Page 1 of 1

Issue with MSSQL Alerting Thresholds

Posted: Mon Apr 29, 2013 2:38 am
by dbsaust
Hi,

I have been struggling for some time to get the alerting thresholds to be interpreted correctly. We have set up a stored procedure to be triggered by the Nagios client as follows:

-H XX.XX.XX.XX --port 1433 --username XXXXXX --password "XXXXXXX" --database XXXXXX --query "EXECUTE usp_Alert_JobEvent" --result 0 --warning 1 --critical 1

The stored procedure will provide a result of 1 if there is an issue, however I don't seem to be able to get Nagios to interpret that as a notification alert. Have I perhaps set this up incorrectly?

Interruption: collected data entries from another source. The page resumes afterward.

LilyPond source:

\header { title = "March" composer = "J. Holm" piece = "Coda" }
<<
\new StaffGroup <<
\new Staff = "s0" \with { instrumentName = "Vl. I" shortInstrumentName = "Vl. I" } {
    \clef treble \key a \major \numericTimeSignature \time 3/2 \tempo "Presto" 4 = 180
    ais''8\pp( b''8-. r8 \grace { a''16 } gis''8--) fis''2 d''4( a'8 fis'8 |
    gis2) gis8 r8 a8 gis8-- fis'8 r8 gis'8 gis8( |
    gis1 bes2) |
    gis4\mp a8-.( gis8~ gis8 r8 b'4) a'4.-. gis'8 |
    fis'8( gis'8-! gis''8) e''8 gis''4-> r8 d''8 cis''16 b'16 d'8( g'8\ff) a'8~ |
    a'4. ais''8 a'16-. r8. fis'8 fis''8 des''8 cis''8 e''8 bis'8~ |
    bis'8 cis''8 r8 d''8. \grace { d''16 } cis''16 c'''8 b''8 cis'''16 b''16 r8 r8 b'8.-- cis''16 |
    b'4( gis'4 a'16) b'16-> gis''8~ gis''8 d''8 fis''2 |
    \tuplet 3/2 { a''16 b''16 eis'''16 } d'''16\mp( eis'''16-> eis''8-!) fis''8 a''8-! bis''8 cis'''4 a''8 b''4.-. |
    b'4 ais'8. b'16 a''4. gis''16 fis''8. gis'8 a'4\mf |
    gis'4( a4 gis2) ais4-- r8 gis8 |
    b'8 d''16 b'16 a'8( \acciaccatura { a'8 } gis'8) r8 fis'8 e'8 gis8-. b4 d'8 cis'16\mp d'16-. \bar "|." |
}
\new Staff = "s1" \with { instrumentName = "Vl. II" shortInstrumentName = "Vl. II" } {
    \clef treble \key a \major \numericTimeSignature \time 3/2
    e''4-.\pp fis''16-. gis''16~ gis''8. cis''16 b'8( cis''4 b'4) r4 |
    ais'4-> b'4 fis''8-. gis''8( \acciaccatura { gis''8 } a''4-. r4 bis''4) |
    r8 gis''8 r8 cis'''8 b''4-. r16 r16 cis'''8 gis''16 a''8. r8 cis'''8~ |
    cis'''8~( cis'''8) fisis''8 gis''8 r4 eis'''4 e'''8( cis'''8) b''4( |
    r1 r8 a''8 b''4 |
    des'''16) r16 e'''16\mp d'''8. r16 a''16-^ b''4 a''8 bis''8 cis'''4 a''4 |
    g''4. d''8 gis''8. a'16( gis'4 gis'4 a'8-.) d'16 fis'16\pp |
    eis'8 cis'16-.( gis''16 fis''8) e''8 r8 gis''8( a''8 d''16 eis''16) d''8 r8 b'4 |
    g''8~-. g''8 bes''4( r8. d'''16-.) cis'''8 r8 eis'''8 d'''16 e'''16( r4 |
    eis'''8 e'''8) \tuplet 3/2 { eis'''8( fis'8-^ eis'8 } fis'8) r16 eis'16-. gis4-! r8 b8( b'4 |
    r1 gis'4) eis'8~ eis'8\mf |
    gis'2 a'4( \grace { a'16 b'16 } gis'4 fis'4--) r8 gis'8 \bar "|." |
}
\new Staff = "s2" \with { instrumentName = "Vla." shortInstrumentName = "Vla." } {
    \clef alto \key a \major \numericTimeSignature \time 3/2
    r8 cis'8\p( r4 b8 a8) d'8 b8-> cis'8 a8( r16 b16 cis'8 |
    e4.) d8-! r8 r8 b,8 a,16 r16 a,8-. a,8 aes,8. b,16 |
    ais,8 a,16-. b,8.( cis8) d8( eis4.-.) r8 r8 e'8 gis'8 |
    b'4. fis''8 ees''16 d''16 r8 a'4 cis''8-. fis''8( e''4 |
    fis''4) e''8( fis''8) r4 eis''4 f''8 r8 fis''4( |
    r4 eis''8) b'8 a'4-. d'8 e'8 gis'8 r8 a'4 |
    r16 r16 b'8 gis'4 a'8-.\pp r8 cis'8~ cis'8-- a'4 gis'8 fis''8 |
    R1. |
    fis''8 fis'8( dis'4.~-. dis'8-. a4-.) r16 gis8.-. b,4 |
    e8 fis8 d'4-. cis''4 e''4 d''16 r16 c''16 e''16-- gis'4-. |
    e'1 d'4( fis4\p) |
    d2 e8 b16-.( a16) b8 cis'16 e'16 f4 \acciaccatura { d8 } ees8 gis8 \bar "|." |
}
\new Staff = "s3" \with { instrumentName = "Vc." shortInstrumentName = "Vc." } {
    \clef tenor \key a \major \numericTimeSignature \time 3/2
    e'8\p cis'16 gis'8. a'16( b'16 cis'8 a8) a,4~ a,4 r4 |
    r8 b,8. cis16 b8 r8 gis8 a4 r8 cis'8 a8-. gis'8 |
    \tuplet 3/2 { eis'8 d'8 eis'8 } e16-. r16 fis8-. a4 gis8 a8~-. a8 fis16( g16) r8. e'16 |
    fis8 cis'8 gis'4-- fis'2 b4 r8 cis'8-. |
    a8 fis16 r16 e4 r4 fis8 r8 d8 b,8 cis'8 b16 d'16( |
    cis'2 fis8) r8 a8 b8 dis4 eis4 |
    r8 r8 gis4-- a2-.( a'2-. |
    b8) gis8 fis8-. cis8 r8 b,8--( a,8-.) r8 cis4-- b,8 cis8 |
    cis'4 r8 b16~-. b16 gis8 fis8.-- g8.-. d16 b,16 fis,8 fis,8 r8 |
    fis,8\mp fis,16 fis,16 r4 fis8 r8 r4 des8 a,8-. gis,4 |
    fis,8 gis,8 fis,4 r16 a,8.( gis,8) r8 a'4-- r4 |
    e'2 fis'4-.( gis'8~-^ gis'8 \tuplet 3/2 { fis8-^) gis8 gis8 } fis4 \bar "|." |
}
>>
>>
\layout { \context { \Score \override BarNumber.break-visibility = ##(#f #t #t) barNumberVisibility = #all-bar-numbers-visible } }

Re: Issue with MSSQL Alerting Thresholds

Posted: Mon Apr 29, 2013 7:18 am
by scottwilkerson
Leave the --warning 1 --critical 1 off as if present they are used to time the query, whereas the result will match the output

Re: Issue with MSSQL Alerting Thresholds

Posted: Tue Apr 30, 2013 2:59 am
by dbsaust
Hi Scott,

I removed the critical and warning parameters as advised. I.e.
-H XX.XX.XX.XX --port 1433 --username XXXXXX --password "XXXXXXX" --database XXXXXX --query "EXECUTE usp_Alert_JobEvent" --result 0

Then I updated the stored procedure to provide an exit output of "1" for Ok (just to test a critical alert response). However after triggering the check command, the Nagios client was still giving me an OK message. Even though the result is expecting a "0" instead of the returned "1". Any idea why?

Re: Issue with MSSQL Alerting Thresholds

Posted: Tue Apr 30, 2013 1:05 pm
by scottwilkerson
Are you getting output "Query results matched"?

Re: Issue with MSSQL Alerting Thresholds

Posted: Wed May 01, 2013 12:16 am
by dbsaust
Hi Scott,

From the command line:
[root@aunagiosxi libexec]# ./check_mssql -H XX.XX.XX.XX --port 1433 --username XXXXX --password "XXXXXX" --database XXXXXXX --query "EXECUTE usp_Alert_JobEventDataNotPopulating" --result 1
OK: Query results matched, query duration=0.011417 seconds.

[root@aunagiosxi libexec]# ./check_mssql -H XX.XX.XX.XX --port 1433 --username XXXXX --password "XXXXXX" --database XXXXXXX --query "EXECUTE usp_Alert_JobEventDataNotPopulating" --result 0
OK: Query duration=0.011783 seconds.

So it is registering ok, just not interpreting the alert correctly. When I tag on the warning and critical I get different results intermittently, it's all very strange:

[root@aunagiosxi libexec]# ./check_mssql -H XX.XX.XX.XX --port 1433 --username XXXXX --password "XXXXXX" --database XXXXXXX --query "EXECUTE usp_Alert_JobEventDataNotPopulating" --result 1 --warning 0 --critical 0
CRITICAL: Query expected "1" but got "0".

[root@aunagiosxi libexec]# ./check_mssql -H XX.XX.XX.XX --port 1433 --username XXXXX --password "XXXXXX" --database XXXXXXX --query "EXECUTE usp_Alert_JobEventDataNotPopulating" --result 0 --warning 1 --critical 1
OK: Query duration=0.011621 seconds.

[root@aunagiosxi libexec]# ./check_mssql -H XX.XX.XX.XX --port 1433 --username XXXXX --password "XXXXXX" --database XXXXXXX --query "EXECUTE usp_Alert_JobEventDataNotPopulating" --result 1 --warning 0 --critical 0
CRITICAL: Query results matched, query duration=0.010963 seconds.

Re: Issue with MSSQL Alerting Thresholds

Posted: Wed May 01, 2013 11:13 am
by scottwilkerson
I believe you have a version of the plugin that has a bug in it.

Open /usr/local/nagios/libexec/check_mssql

around line 302 change

Code: Select all

if ($querytype == "query" && !empty($expected_result)) {
to

Code: Select all

if ($querytype == "query" && isset($expected_result)) {
this was a bug that was discovered, corrected and then creeped back into the code...

Re: Issue with MSSQL Alerting Thresholds

Posted: Thu May 09, 2013 1:45 am
by dbsaust
Hi Scott, I updated the code and that appears to have fixed the issue. All of a sudden all of my queries are firing up alerts which in the past they did not!

So thankyou very much for that insight into the issue. It's had me scratching my head for quite some time!